Understanding your exposure, building scenario models, engaging the policy process, and making sure the right logistics partner is in place are not heroic undertakings. They are the kind of proactive planning that separates supply chains that absorb disruption from those that are defined by it. The review has started. The work starts now.

FAQ title here

The USMCA includes a mandatory six-year review mechanism under which the U.S., Mexico, and Canada formally assess whether to extend the agreement, propose amendments, or signal intent to withdraw. July 1, 2026 marks the start of the first such review. It does not automatically trigger renegotiation, but it opens a structured process that could lead to meaningful changes in the agreement’s terms — and creates significant advocacy pressure from all sides.
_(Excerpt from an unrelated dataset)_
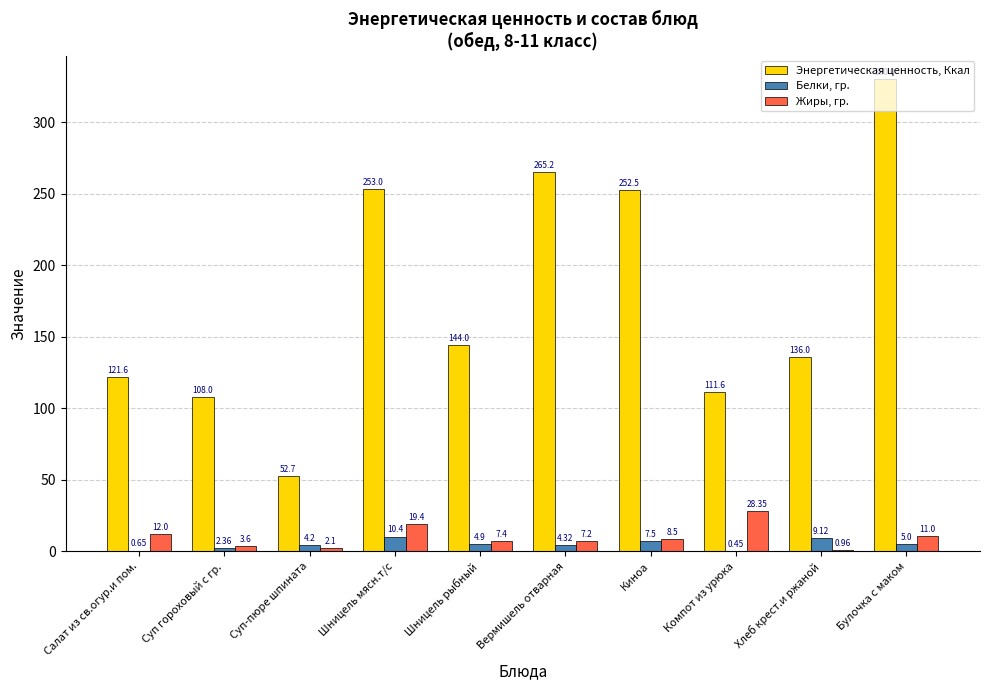

Is it true that Энергетическая ценность, Ккал equals 144.0 at Шницель рыбный?

True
A party that signals intent to withdraw during the review process triggers a renegotiation window. Whether that happens depends on the political posture each government brings to the process. The more likely near-term scenario is targeted advocacy for amendments to specific provisions — rules of origin, labor enforcement mechanisms, or sector-specific terms — rather than full withdrawal. That said, supply chain leaders should model for a range of outcomes rather than defaulting to an assumption of continuation.

USMCA provides preferential duty treatment for goods that meet its rules-of-origin requirements. If those requirements tighten in your product categories, goods that currently qualify may no longer do so, exposing them to standard most-favored-nation tariff rates. Depending on the category and current duty differential, that shift can have significant landed cost implications and may force supplier or sourcing decisions that were not part of the original nearshoring calculus.
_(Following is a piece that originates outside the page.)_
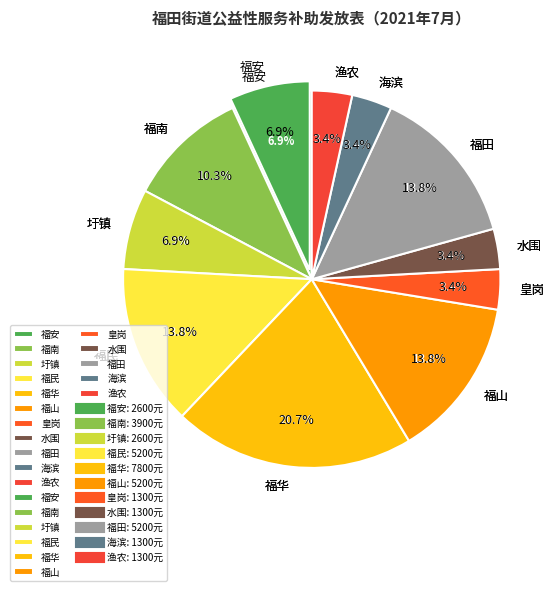

Is it true that 福安 is 1% of the pie?

False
Rules of origin define how much of a product’s value must be produced within the USMCA region — through regional value content thresholds, material sourcing requirements, or manufacturing process standards — in order to qualify for preferential duty treatment. If those thresholds change, brands may need to adjust supplier relationships, shift input sourcing, or restructure manufacturing arrangements to maintain qualification. This is one of the most operationally consequential areas the review could affect, and the one most worth modeling in advance.

Start with a USMCA exposure audit: map which products and trade lanes rely on preferential treatment and understand the duty exposure under alternative scenarios. Then build scenario models around plausible review outcomes, tighten customs documentation and compliance records, and engage the policy process through industry associations where your category has exposure. Working with a logistics partner that carries deep cross-border expertise in Mexico — and actively tracks USMCA developments — is also a meaningful operational advantage during this period.